Re: [PATCH 1/2][RFC] x86/boot/e820: Introduce e820_table_ori to represent the real original e820 layout
From: Chen Yu
Date: Sun Jul 02 2017 - 13:01:39 EST
On Fri, Jun 23, 2017 at 10:42:10AM +0200, Ingo Molnar wrote:
> * Chen Yu <yu.c.chen@xxxxxxxxx> wrote:
> > Hi Ingo,
> > On Thu, Jun 22, 2017 at 11:40:30AM +0200, Ingo Molnar wrote:
> > >
> > > * Chen Yu <yu.c.chen@xxxxxxxxx> wrote:
> > >
> > > > Currently we try to have e820_table_firmware to represent the
> > > > original firmware memory layout passed to us by the bootloader,
> > > > however it is not the case, the e820_table_firmware might still
> > > > be modified by linux:
> > > > 1. During bootup, the efi boot stub might allocate memory via
> > > > efi service for the PCI device information structure, then
> > > > later e820_reserve_setup_data() reserved these dynamically
> > > > allocated structures(AKA, setup_data) in e820_table_firmware
> > > > accordingly.
> > > > 2. The kexec might also modify the e820_table_firmware.
> > >
> > > Hm, so why does the EFI code modify e280_table_firmware - why doesn't
> > > it modify e820_table?
> > >
> > Both the e820_table and e820_table_firmware will be updated in
> > e820__reserve_setup_data():
> > Changing the PCI device information structures from E820_TYPE_RAM
> > to E820_TYPE_RESERVED_KERN.
> > > I.e. what is the point of having 3 different versions of the
> > > memory layout table?
> > My original thought was that, we should not record the modification
> > from the efi boot stub into the e820_tabel_firmware and we are done.

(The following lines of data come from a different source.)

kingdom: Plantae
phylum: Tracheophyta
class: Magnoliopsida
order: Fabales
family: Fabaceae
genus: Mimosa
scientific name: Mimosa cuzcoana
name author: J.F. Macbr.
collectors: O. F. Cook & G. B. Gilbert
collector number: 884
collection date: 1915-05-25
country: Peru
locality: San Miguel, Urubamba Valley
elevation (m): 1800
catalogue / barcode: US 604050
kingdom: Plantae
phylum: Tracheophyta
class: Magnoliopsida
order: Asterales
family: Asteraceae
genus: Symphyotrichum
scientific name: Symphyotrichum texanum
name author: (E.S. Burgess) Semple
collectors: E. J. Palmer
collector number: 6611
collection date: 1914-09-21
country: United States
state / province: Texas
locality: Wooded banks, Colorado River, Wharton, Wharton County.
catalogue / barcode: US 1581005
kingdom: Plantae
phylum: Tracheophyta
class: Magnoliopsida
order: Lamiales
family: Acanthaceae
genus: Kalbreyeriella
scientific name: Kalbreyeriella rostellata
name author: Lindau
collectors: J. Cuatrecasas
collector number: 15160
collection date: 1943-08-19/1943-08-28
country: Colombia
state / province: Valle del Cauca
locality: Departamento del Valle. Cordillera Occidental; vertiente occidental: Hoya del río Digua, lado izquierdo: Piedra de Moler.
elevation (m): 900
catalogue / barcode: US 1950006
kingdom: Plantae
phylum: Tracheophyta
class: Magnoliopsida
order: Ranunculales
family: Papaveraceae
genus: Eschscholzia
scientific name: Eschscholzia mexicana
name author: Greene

> > But after checking the code, I realized that if we do so the
> > kexec might have potiential problem.
> > The e820_table_firmware was introduced mainly for kexec and
> > was used to pass the original memory layout to the second
> > kernel:
> > commit 5dfcf14d5b28174f94cbe9b4fb35d415db61c64a
> > Author: Bernhard Walle <bwalle@xxxxxxx>
> > Date: Fri Jun 27 13:12:55 2008 +0200
> > x86: use FIRMWARE_MEMMAP on x86/E820
> > Besides, the second kernel will not re-enter the efi boot stub
> > code and it will reuse the PCI device information structure created
> > by the first kernel, which is stored in the E820_TYPE_RESERVED_KERN
> > region. So these PCI device information structures will not be
> > modified by the second kernel, as kexec will only pass the E820_TYPE_RAM
> > to the second kernel, thus the latter could leverage ioremap to access
> > the PCI information.
> > So the problem is, if we do not record the PCI information in
> > the e820_table_firmware, the PCI information will be kept as
> > type E820_TYPE_RAM, and all the E820_TYPE_RAM type regions will
> > be passed to the second kernel and might be allocated for ordinary
> > use in the second kernel, as a result the second kernel might not
> > get valid PCI information(might be overwritten by others). So
> > currently we try to introduce a new e820_table_ori to represent
> > the original one provided by the BIOS(mainly for hibernation
> > memory layout md5 checking).
> So there's 3 versions we need:
> - the original 'firmware' table as-is - for MD5 check and other potential
> - some intermediate version of the table for kexec: what is the exact definition
> of that table, what changes from the real table does it _not_ want?
Some boot options such as 'mem=' are not wanted by kexec, because the kexec
wants to let the second kernel see the whole memory layout passed by
the bootloader. I think this is why e820_table_firmware was introduced.
> - the 'real' table
> all the naming should reflect that. I.e. instead of some nonsensical "_ori"
> postfix, that is really the _firmware table. If kexec needs a separate one then
> name it _kexec and copy it at the right stage.
Ok. I'm sending V2 of this patch. I tried not to break the old behavior and
split the patch into three, thus the logic might look more clear.